= National Accrediting Commission of Cosmetology Arts and Sciences =

The National Accrediting Commission of Career Arts and Sciences (NACCAS) is an accrediting commission that accredits cosmetology schools and beauty schools in the United States. It is considered an autonomous, independent accrediting agency, as well as a nonprofit Delaware corporation. The main office of NACCAS is located in Alexandria, Virginia. NACCAS is recognized by the U.S. Department of Education as a national agency for the institutional accreditation of post-secondary schools and departments of cosmetology arts and sciences, including specialized schools.

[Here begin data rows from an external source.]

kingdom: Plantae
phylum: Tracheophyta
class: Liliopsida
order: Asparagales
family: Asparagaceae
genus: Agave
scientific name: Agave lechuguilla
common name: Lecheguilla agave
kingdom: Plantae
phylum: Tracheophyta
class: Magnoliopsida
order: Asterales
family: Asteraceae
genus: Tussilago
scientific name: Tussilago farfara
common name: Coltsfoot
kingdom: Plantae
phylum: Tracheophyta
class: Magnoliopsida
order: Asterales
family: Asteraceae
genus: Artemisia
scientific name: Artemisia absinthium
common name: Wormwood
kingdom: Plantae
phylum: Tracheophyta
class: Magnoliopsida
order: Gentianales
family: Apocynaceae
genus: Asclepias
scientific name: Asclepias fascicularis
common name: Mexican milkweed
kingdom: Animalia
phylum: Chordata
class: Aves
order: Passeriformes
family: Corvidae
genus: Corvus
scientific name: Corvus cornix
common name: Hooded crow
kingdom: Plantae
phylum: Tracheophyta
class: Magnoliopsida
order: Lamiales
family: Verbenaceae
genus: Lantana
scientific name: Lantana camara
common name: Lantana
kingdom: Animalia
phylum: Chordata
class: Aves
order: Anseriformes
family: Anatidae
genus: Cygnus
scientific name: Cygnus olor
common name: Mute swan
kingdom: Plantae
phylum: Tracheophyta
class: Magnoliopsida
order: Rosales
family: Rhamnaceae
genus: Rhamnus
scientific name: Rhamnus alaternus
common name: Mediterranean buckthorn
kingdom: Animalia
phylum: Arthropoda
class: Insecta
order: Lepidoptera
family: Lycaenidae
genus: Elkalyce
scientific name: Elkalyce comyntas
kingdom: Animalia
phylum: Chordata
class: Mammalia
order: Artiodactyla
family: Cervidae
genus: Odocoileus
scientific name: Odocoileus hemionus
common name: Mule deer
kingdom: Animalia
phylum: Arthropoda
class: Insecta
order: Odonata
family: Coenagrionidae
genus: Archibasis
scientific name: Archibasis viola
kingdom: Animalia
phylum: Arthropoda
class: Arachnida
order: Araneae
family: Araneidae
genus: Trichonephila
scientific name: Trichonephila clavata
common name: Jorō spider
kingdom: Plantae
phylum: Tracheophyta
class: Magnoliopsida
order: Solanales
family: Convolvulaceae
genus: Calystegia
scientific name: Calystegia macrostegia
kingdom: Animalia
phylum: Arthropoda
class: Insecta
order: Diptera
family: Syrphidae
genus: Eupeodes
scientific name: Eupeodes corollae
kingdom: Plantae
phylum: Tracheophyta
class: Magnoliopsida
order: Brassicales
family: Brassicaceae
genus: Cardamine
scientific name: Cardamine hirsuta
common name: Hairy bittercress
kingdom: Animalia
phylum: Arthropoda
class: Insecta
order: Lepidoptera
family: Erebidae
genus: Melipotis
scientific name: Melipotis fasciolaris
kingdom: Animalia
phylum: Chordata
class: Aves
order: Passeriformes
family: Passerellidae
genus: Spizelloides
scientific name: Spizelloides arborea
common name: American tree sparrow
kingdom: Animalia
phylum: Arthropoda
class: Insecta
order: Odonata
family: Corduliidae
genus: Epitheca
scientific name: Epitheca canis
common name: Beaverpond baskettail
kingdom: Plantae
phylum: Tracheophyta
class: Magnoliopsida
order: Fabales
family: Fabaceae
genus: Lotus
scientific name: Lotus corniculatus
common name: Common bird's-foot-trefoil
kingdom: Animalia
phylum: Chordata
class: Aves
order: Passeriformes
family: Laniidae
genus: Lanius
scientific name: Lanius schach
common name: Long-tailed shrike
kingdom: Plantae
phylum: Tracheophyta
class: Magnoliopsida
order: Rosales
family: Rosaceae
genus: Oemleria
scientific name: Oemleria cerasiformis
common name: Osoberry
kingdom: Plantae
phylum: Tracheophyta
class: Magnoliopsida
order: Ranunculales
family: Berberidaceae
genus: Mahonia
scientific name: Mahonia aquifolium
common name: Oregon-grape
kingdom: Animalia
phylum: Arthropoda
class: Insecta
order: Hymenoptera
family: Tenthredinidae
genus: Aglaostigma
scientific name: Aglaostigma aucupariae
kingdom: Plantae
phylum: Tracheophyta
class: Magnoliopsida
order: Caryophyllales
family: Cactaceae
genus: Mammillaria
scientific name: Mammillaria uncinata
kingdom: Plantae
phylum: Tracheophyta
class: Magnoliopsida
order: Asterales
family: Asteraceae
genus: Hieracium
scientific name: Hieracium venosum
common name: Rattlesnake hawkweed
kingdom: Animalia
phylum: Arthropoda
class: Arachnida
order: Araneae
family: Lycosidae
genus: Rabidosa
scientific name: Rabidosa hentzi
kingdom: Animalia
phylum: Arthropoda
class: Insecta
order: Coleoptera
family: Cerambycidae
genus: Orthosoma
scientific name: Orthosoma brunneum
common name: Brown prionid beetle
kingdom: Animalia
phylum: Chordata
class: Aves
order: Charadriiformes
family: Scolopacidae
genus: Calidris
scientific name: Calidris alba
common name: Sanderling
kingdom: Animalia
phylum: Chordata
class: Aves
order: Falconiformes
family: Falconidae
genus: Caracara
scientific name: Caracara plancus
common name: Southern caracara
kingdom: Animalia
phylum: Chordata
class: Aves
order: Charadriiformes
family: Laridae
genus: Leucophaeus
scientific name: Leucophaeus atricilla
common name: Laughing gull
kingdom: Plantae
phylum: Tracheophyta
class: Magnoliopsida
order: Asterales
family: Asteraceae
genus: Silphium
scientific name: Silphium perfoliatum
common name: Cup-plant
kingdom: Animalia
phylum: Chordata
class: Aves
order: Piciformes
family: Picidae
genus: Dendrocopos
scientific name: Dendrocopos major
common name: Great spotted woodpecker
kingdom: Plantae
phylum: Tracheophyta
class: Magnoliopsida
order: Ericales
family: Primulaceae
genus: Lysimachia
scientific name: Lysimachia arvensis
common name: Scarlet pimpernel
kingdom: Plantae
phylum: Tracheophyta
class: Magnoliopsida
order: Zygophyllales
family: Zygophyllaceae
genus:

==National Accrediting Commission of Career Arts and Sciences (NACCAS) History==

NACCAS began in 1969, but it changed its name and became NACCAS in 1981, after two accrediting commissions, the Accrediting Commission for Cosmetology Education and the National Accrediting Commission for Cosmetology schools merged to form the Cosmetology Accrediting Commission (CAC). Currently the agency accredits approximately 1,300 cosmetology school and beauty school institutions, affecting more than 120,000 students nationwide. The NACCAS scope of accreditation includes more than thirty (30) courses and programs of study that fall under NACCAS’ scope of accreditation.

==Cosmetology School Accreditation Criteria==

Beauty schools and cosmetology schools that are labeled "NACCAS accredited" must meet certain academic and institutional requirements established by the National Accrediting Commission of Career Arts and Sciences (NACCAS). Some factors for accreditation include: cosmetology school curriculum, quality of education provided to students, facilities, staff and admission policies.